Excerpt provided:
=======

In panel data where longitudinal observations exist for the same subject, fixed effects represent the subject-specific means. In panel data analysis the term fixed effects estimator (also known as the within estimator) is used to refer to an estimator for the coefficients in the regression model including those fixed effects (one time-invariant intercept for each subject).

## Qualitative description

Such models assist in controlling for omitted variable bias due to unobserved heterogeneity when this heterogeneity is constant over time. This heterogeneity can be removed from the data through differencing, for example by subtracting the group-level average over time, or by taking a first difference which will remove any time invariant components of the model.

There are two common assumptions made about the individual specific effect: the random effects assumption and the fixed effects assumption. The random effects assumption is that the individual-specific effects are uncorrelated with the independent variables. The fixed effect assumption is that the individual-specific effects are correlated with the independent variables. If the random effects assumption holds, the random effects estimator is more efficient than the fixed effects estimator. However, if this assumption does not hold, the random effects estimator is not consistent. The Durbin–Wu–Hausman test is often used to discriminate between the fixed and the random effects models.  

## Formal model and assumptions

Consider the linear unobserved effects model for $N$ observations and $T$ time periods:

$y_{it}=X_{it}\mathbf {\beta } +\alpha _{i}+u_{it}$ for $t=1,\dots ,T$ and $i=1,\dots ,N$ Where:

• $y_{it}$ is the dependent variable observed for individual $i$ at time $t$ .
• $X_{it}$ is the time-variant $1\times k$ (the number of independent variables) regressor vector.
• $\beta$ is the $k\times 1$ matrix of parameters.
• $\alpha _{i}$ is the unobserved time-invariant individual effect. For example, the innate ability for individuals or historical and institutional factors for countries.
• $u_{it}$ is the error term.

Unlike $X_{it}$ , $\alpha _{i}$ cannot be directly observed.

Unlike the random effects model where the unobserved $\alpha _{i}$ is independent of $X_{it}$ for all $t=1,...,T$ , the fixed effects (FE) model allows $\alpha _{i}$ to be correlated with the regressor matrix $X_{it}$ . Strict exogeneity with respect to the idiosyncratic error term $u_{it}$ is still required.

=======

Stored records:
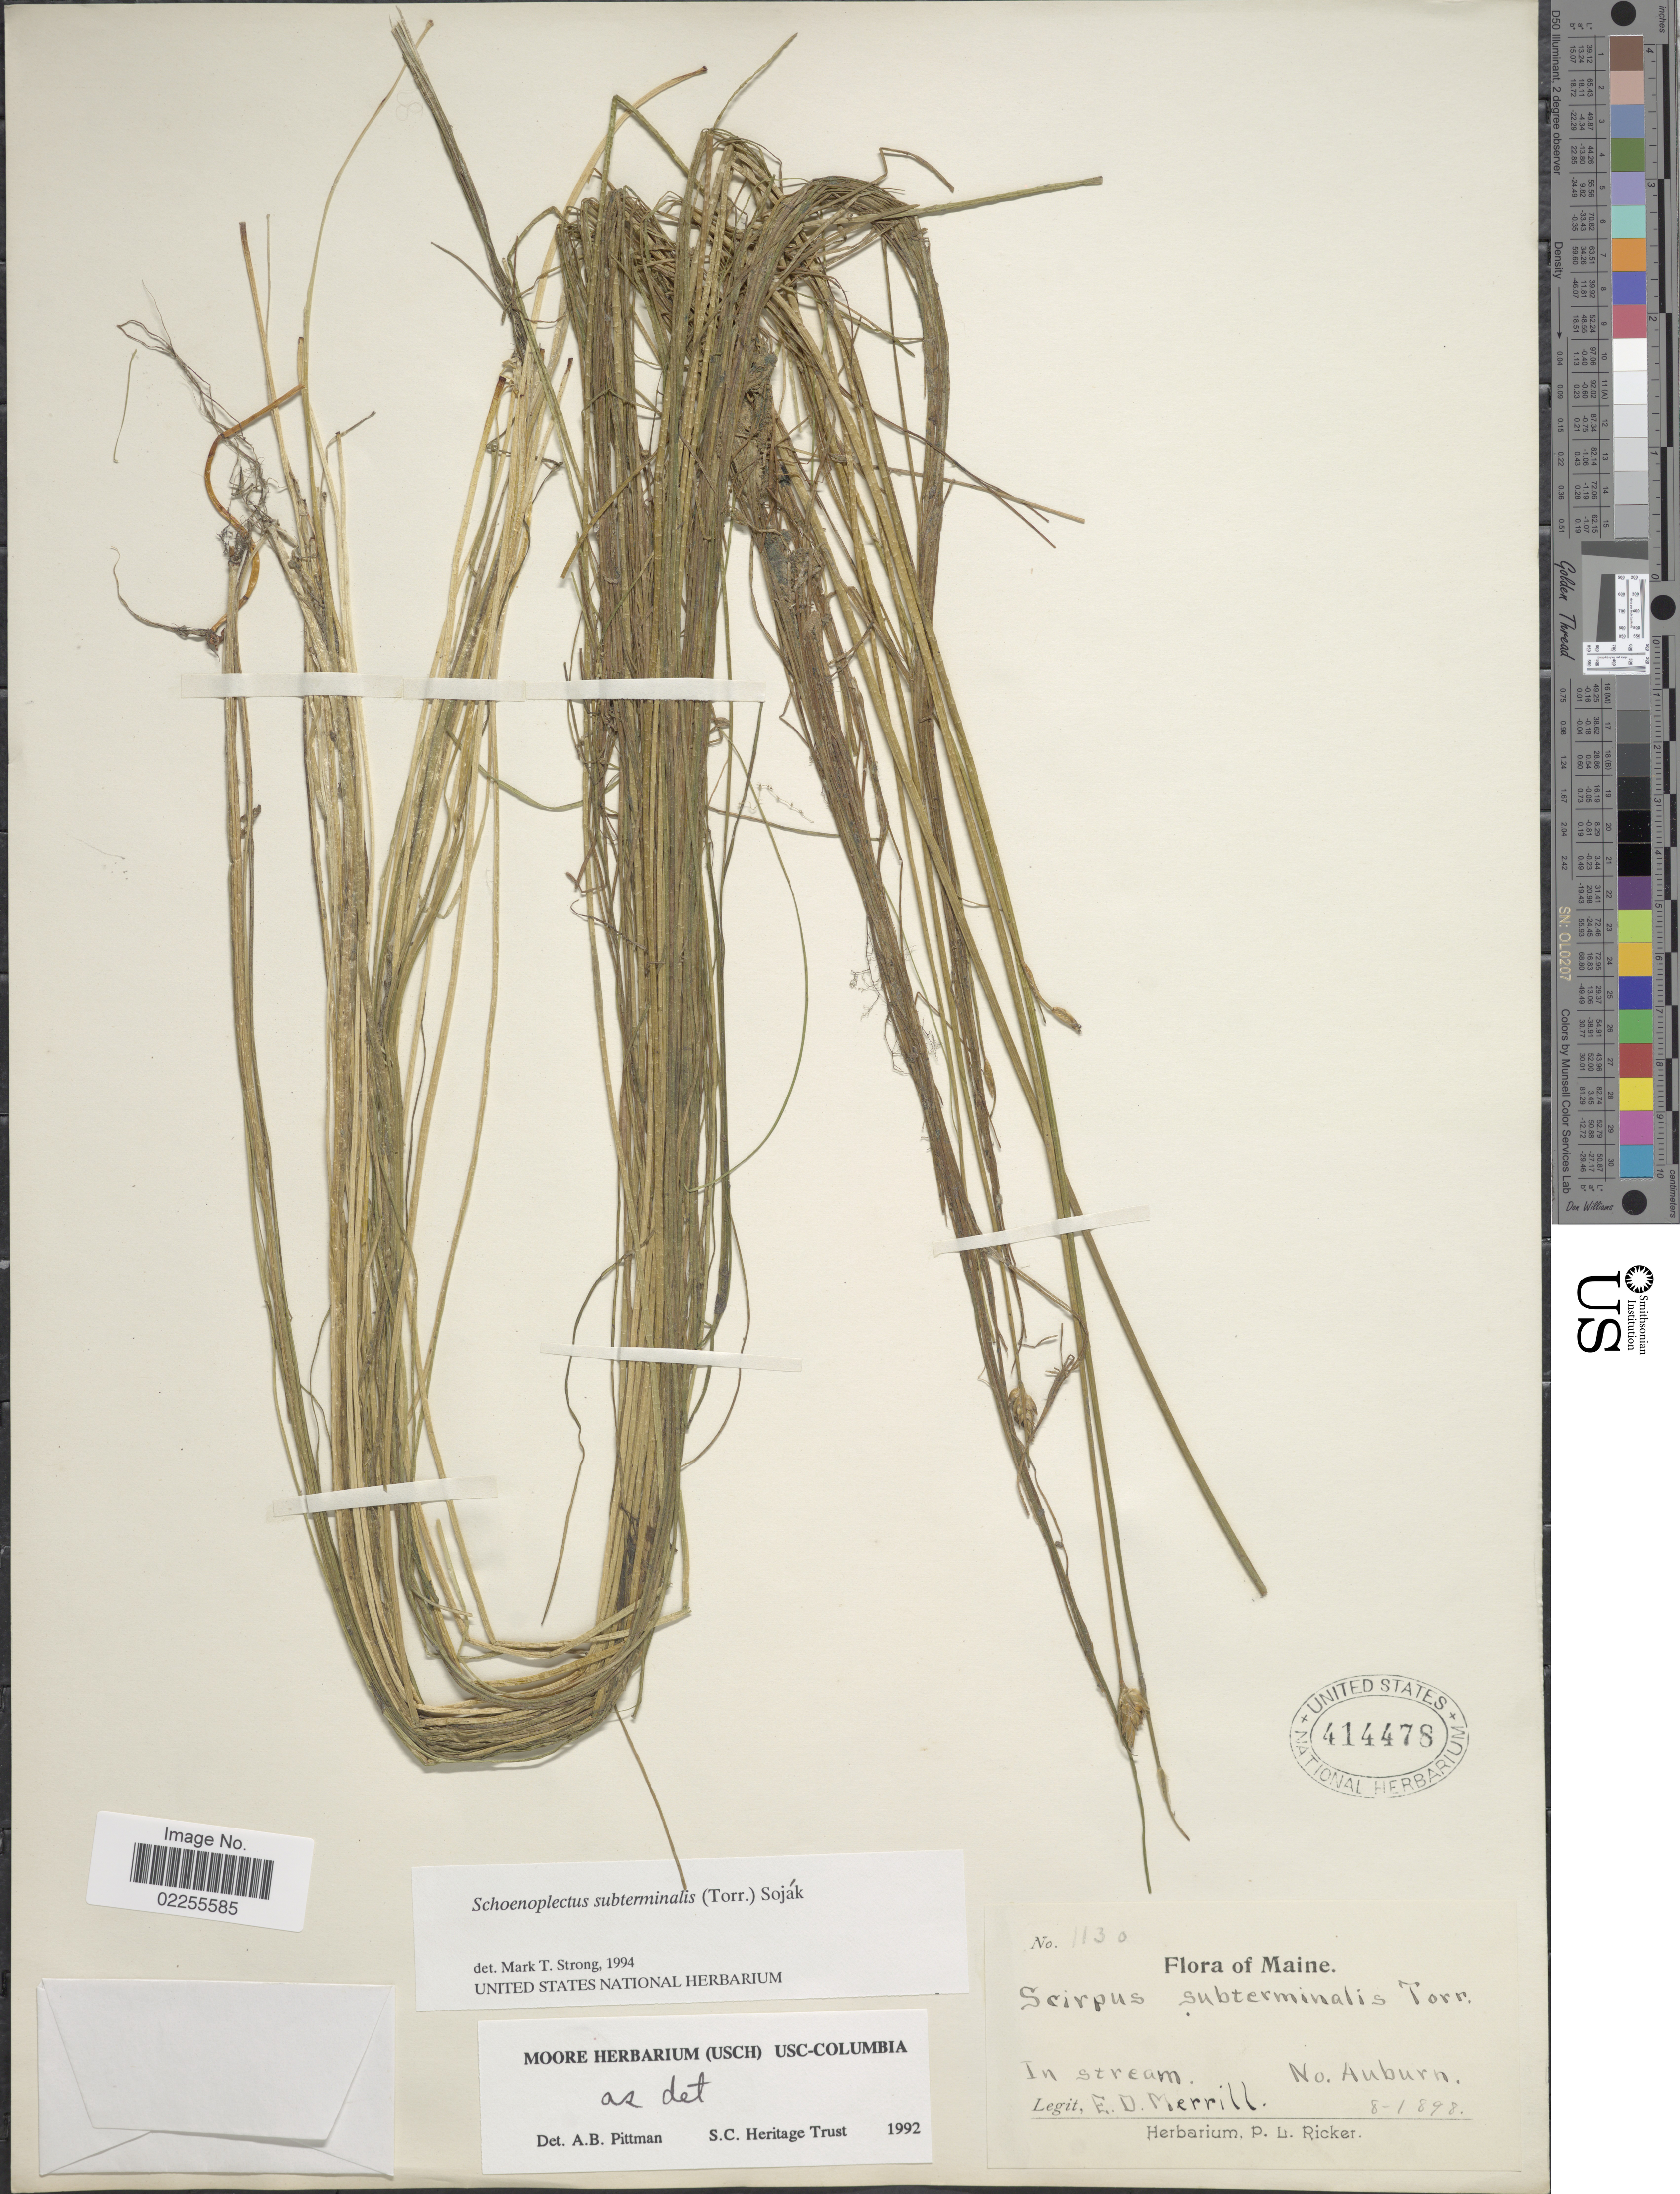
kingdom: Plantae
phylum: Tracheophyta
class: Liliopsida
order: Poales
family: Cyperaceae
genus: Schoenoplectus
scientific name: Schoenoplectus subterminalis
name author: (Torr.) Soják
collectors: F. D. Merrill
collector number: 1130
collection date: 1898-08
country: United States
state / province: Maine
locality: In stream, No. Auburn.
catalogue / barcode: US 414478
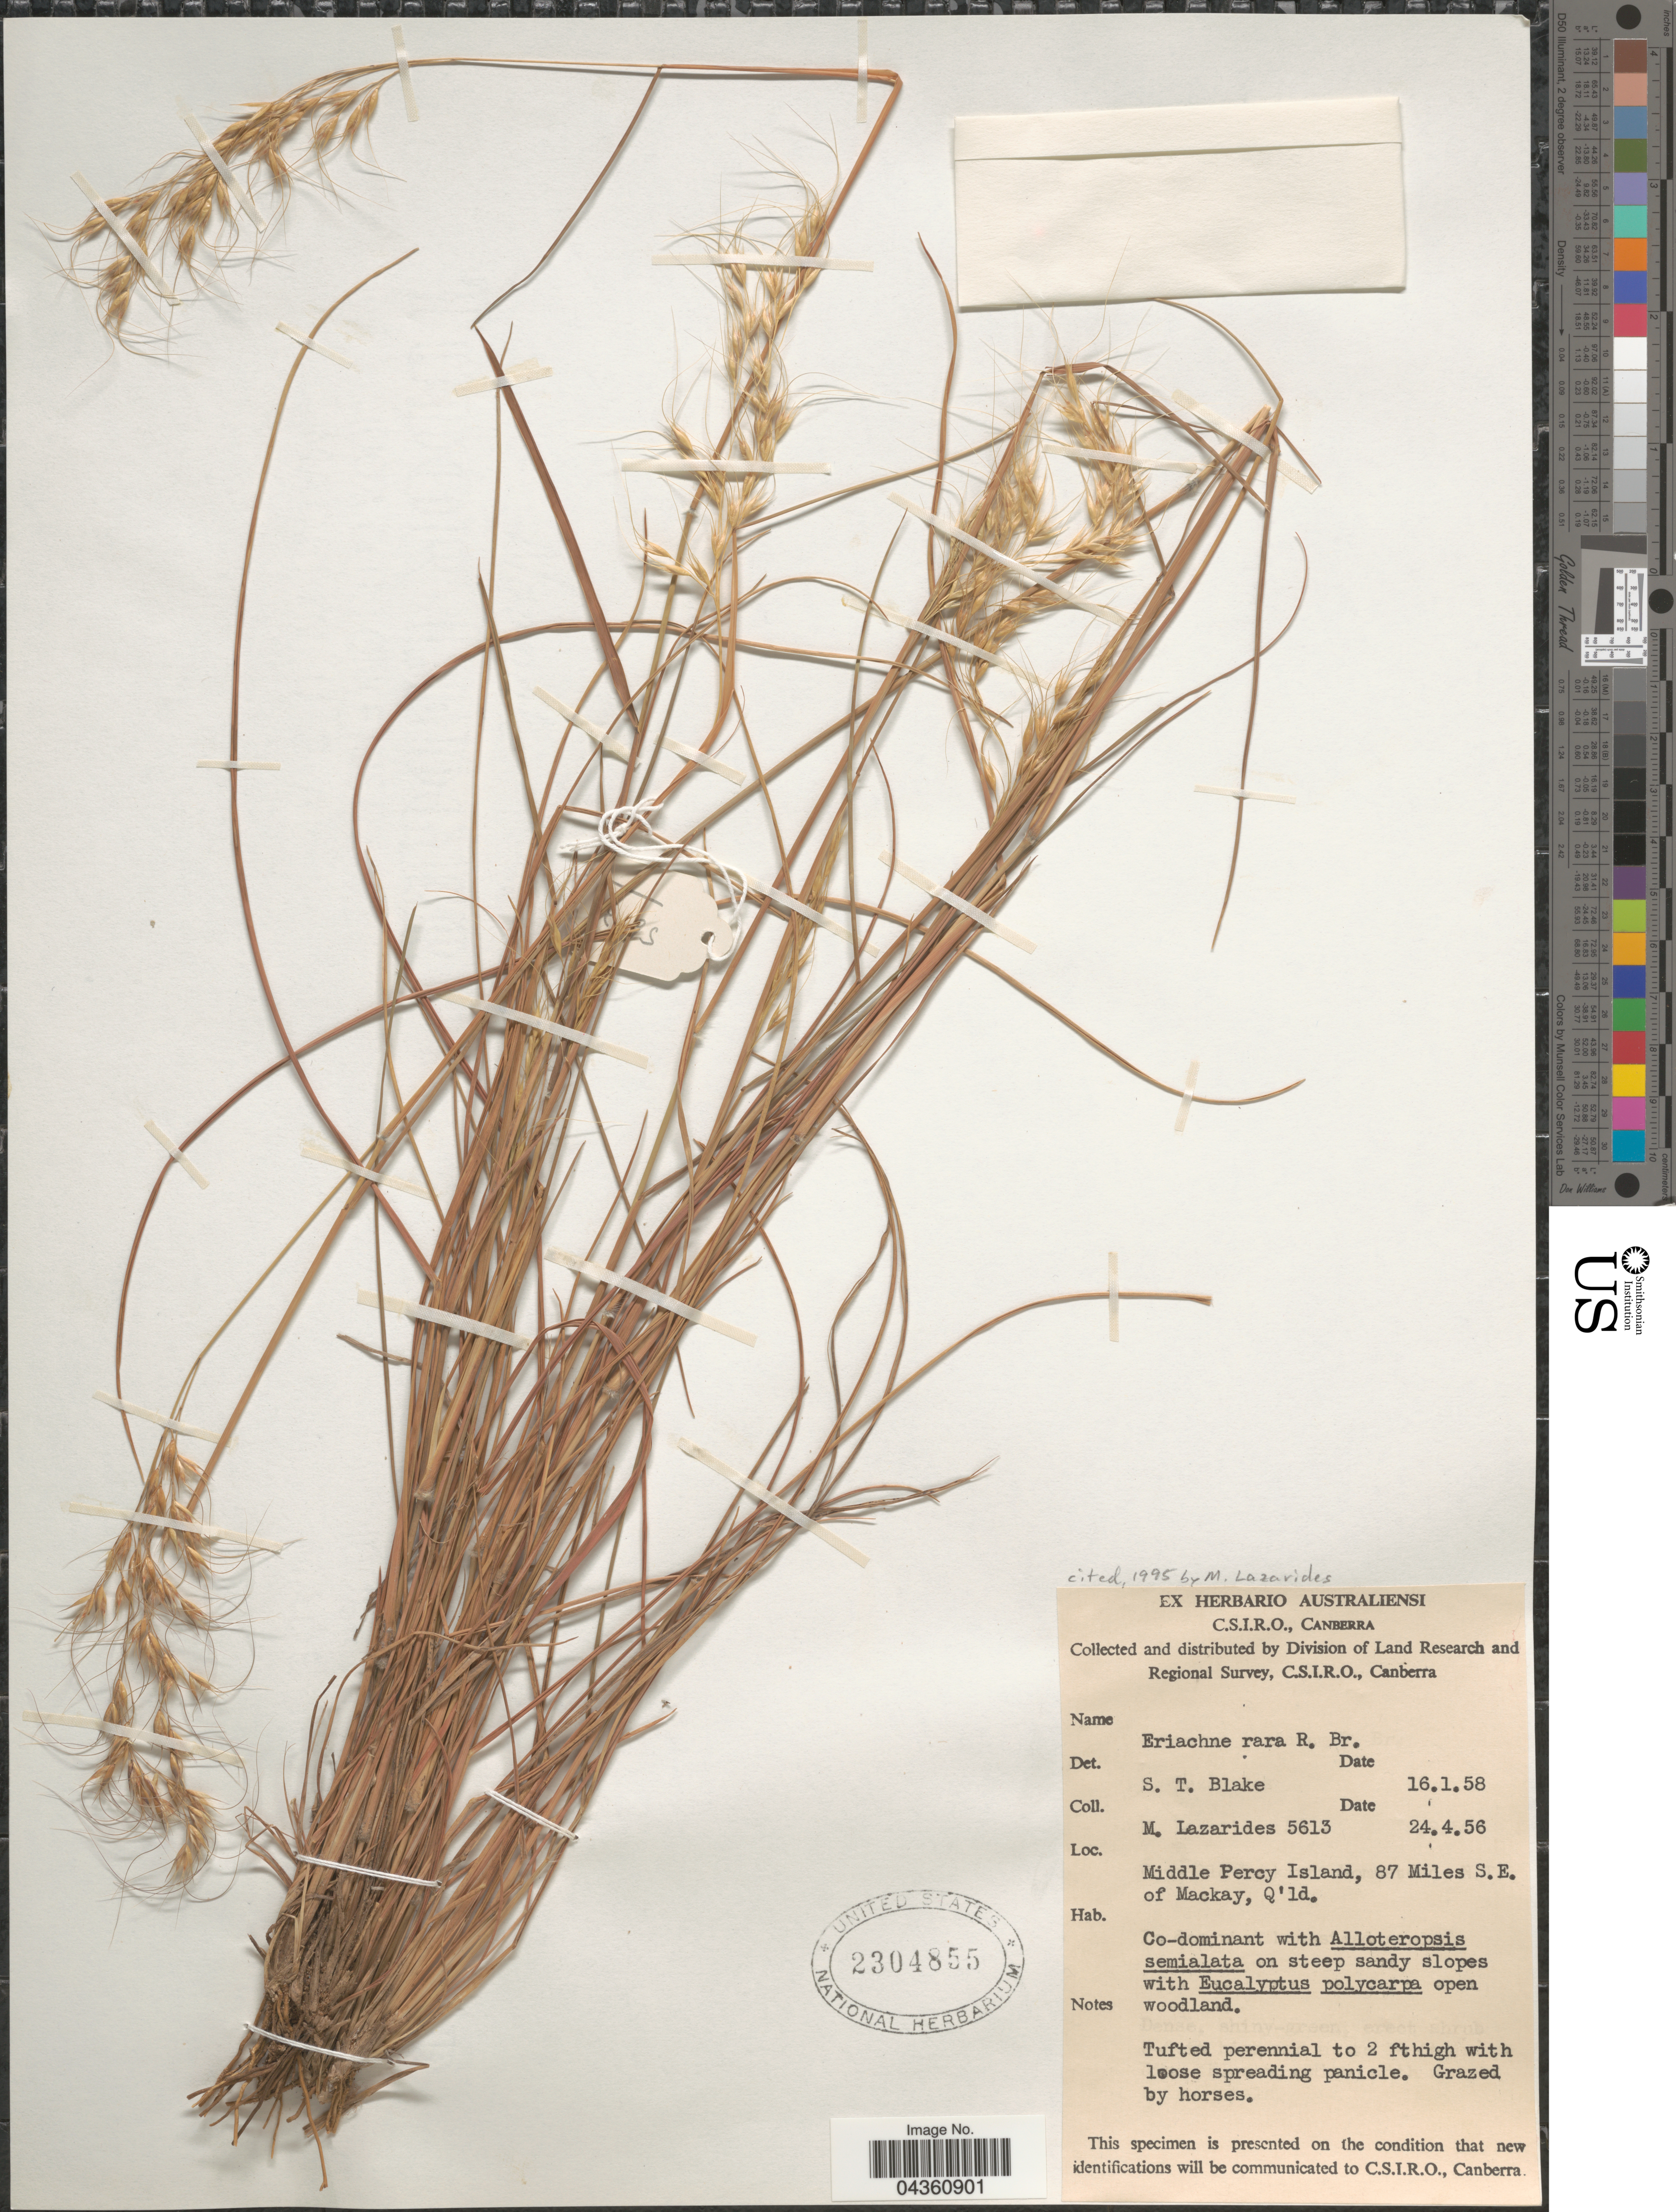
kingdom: Plantae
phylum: Tracheophyta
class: Liliopsida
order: Poales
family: Poaceae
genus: Eriachne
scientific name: Eriachne rara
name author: R. Br.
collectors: M. Lazarides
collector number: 5613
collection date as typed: Transcribed d/m/y: 24/4/56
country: Australia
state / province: Queensland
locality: Division of Land Research and Regional Survey. Middle Percy Island, 87 miles S.E. of Mackay.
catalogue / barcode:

=======

Goals:
A - Count the lines of the records that contain the string "collection", and give only the number.
B - Pick up the fixed effects passage after its last sentence and continue it.
The fixed effects passage and the records are separate, unrelated material.

Answers to the exercises:
A - 2

B -
## Statistical estimation

### Fixed effects estimator

Since $\alpha _{i}$ is not observable, it cannot be directly controlled for. The FE model eliminates $\alpha _{i}$ by demeaning the variables using the within transformation:

$y_{it}-{\overline {y}}_{i}=\left(X_{it}-{\overline {X}}_{i}\right)\beta +\left(\alpha _{i}-{\overline {\alpha }}_{i}\right)+\left(u_{it}-{\overline {u}}_{i}\right)\implies {\ddot {y}}_{it}={\ddot {X}}_{it}\beta +{\ddot {u}}_{it}$ where ${\overline {y}}_{i}={\frac {1}{T}}\sum \limits _{t=1}^{T}y_{it}$ , ${\overline {X}}_{i}={\frac {1}{T}}\sum \limits _{t=1}^{T}X_{it}$ , and ${\overline {u}}_{i}={\frac {1}{T}}\sum \limits _{t=1}^{T}u_{it}$ .

Since $\alpha _{i}$ is constant, ${\overline {\alpha _{i}}}=\alpha _{i}$ and hence the effect is eliminated. The FE estimator ${\hat {\beta }}_{FE}$ is then obtained by an OLS regression of ${\ddot {y}}$ on ${\ddot {X}}$ .

At least three alternatives to the within transformation exist with variations.

One is to add a dummy variable for each individual $i>1$ (omitting the first individual because of multicollinearity). This is numerically, but not computationally, equivalent to the fixed effect model and only works if the sum of the number of series and the number of global parameters is smaller than the number of observations.  The dummy variable approach is particularly demanding with respect to computer memory usage and it is not recommended for problems larger than the available RAM, and the applied program compilation, can accommodate.

Second alternative is to use consecutive reiterations approach to local and global estimations.  This approach is very suitable for low memory systems on which it is much more computationally efficient than the dummy variable approach.

The third approach is a nested estimation whereby the local estimation for individual series is programmed in as a part of the model definition.  This approach is the most computationally and memory efficient, but it requires proficient programming skills and access to the model programming code; although, it can be programmed even in SAS.  

Finally, each of the above alternatives can be improved if the series-specific estimation is linear (within a nonlinear model), in which case the direct linear solution for individual series can be programmed in as part of the nonlinear model definition. 

### First difference estimator

An alternative to the within transformation is the first difference transformation, which produces a different estimator. For $t=2,\dots ,T$ :

$y_{it}-y_{i,t-1}=\left(X_{it}-X_{i,t-1}\right)\beta +\left(\alpha _{i}-\alpha _{i}\right)+\left(u_{it}-u_{i,t-1}\right)\implies \Delta y_{it}=\Delta X_{it}\beta +\Delta u_{it}.$ The FD estimator ${\hat {\beta }}_{FD}$ is then obtained by an OLS regression of $\Delta y_{it}$ on $\Delta X_{it}$ .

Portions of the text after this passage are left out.